* **Description of the task**:
Count how many lines of the data include "Agreement". The answer is that number and nothing else.

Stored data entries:

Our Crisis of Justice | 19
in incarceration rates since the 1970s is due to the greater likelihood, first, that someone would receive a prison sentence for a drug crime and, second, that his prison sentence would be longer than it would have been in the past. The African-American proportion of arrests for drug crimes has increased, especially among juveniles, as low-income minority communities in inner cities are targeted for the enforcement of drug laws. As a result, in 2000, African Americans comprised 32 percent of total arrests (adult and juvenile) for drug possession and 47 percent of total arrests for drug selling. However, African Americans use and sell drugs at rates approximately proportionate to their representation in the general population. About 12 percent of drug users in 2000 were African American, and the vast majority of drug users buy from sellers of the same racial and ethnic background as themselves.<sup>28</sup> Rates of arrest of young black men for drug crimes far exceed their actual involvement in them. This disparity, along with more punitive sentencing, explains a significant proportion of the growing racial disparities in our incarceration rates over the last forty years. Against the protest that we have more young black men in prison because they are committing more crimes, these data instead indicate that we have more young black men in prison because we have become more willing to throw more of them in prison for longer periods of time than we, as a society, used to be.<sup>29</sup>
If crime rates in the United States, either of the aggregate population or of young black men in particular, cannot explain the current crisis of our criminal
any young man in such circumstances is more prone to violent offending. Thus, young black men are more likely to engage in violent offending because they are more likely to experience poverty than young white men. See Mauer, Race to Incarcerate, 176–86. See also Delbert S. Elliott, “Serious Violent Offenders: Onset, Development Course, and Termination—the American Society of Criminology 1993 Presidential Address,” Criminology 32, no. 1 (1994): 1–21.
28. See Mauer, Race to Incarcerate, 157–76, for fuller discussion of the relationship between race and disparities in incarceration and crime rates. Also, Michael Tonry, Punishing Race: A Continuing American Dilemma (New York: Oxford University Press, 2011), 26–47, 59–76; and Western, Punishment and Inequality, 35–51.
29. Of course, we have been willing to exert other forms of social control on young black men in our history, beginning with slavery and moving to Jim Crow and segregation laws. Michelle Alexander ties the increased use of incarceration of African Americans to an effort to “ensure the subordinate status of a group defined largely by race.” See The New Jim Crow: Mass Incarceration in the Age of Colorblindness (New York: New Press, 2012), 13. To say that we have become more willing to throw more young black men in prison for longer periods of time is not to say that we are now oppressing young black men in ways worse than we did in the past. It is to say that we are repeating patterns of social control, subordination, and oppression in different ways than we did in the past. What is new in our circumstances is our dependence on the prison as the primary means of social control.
--
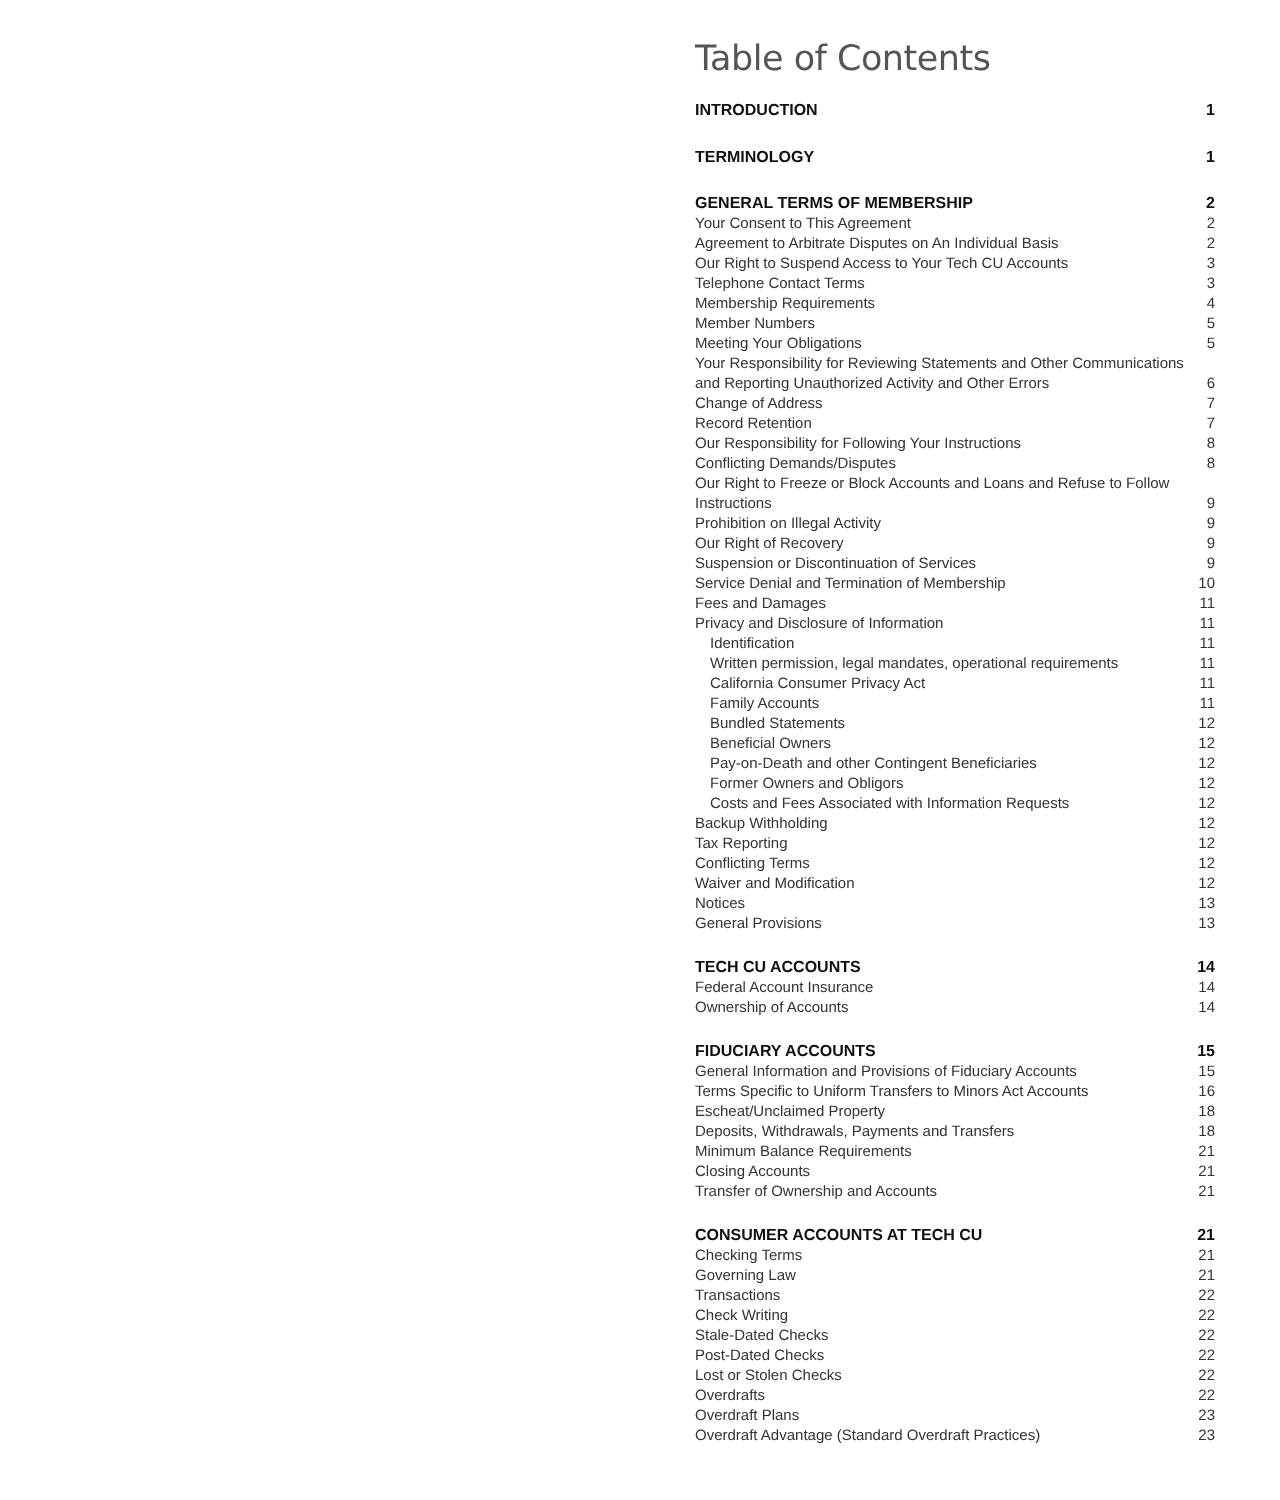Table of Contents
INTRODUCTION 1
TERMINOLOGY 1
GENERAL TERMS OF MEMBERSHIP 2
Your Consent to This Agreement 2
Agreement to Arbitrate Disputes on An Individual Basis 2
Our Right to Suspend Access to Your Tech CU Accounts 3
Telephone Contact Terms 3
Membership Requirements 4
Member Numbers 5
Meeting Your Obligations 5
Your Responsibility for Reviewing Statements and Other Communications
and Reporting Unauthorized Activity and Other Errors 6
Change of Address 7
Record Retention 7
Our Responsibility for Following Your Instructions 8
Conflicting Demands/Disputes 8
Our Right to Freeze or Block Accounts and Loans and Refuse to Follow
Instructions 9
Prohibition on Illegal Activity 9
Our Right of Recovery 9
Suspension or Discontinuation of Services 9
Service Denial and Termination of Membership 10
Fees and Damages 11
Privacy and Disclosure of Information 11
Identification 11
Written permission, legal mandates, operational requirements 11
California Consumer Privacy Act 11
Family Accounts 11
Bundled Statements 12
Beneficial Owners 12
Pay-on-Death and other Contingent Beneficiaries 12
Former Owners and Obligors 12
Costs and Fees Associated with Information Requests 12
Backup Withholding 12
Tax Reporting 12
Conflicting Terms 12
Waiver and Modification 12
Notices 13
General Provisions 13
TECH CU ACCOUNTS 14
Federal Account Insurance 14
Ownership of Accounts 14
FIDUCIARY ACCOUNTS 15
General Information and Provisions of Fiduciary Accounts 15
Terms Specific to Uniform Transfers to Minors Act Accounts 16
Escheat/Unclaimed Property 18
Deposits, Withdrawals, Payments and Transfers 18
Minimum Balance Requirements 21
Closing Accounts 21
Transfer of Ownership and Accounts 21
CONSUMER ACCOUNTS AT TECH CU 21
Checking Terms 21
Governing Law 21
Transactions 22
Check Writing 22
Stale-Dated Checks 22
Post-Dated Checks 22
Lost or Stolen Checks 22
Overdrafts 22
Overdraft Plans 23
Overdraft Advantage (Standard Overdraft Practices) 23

* **Written reply**:
2